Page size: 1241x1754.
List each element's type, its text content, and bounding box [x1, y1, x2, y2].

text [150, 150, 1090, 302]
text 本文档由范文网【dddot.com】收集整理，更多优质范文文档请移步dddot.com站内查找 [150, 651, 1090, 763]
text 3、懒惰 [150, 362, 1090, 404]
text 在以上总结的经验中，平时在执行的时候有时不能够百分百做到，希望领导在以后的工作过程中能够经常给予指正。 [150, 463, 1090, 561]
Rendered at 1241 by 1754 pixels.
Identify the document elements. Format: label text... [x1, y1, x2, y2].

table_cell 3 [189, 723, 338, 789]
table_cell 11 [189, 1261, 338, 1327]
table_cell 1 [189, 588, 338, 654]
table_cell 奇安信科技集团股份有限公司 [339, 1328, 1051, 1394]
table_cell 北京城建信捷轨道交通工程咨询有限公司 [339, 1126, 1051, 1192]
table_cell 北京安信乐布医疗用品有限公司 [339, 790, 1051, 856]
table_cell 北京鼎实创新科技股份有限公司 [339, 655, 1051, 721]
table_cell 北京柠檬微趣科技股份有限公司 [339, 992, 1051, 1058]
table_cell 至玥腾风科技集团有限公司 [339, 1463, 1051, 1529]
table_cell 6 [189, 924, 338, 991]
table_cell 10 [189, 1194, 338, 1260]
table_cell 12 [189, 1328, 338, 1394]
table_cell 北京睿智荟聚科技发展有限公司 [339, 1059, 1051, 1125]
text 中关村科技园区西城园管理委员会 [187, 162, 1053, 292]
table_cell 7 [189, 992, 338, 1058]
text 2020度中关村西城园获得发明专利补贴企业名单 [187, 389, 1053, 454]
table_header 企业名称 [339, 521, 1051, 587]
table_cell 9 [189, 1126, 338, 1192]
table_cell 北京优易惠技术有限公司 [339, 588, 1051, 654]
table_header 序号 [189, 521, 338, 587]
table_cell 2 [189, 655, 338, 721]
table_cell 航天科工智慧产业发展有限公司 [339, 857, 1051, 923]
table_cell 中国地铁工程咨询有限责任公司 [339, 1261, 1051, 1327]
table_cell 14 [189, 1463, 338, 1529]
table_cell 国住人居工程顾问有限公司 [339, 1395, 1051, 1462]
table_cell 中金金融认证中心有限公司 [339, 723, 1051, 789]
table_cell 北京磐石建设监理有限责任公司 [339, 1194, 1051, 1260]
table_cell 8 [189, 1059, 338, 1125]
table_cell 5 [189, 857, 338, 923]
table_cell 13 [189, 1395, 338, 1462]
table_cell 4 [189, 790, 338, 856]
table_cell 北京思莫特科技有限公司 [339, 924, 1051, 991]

────────

The problem:
Lines from the beginning of the data above through the line containing "Rendered at 1241 by 1754 pixels." are to be returned exactly, and no others.

Response area:
Page size: 1241x1754.
List each element's type, its text content, and bounding box [x1, y1, x2, y2].

text [150, 150, 1090, 302]
text 本文档由范文网【dddot.com】收集整理，更多优质范文文档请移步dddot.com站内查找 [150, 651, 1090, 763]
text 3、懒惰 [150, 362, 1090, 404]
text 在以上总结的经验中，平时在执行的时候有时不能够百分百做到，希望领导在以后的工作过程中能够经常给予指正。 [150, 463, 1090, 561]
Rendered at 1241 by 1754 pixels.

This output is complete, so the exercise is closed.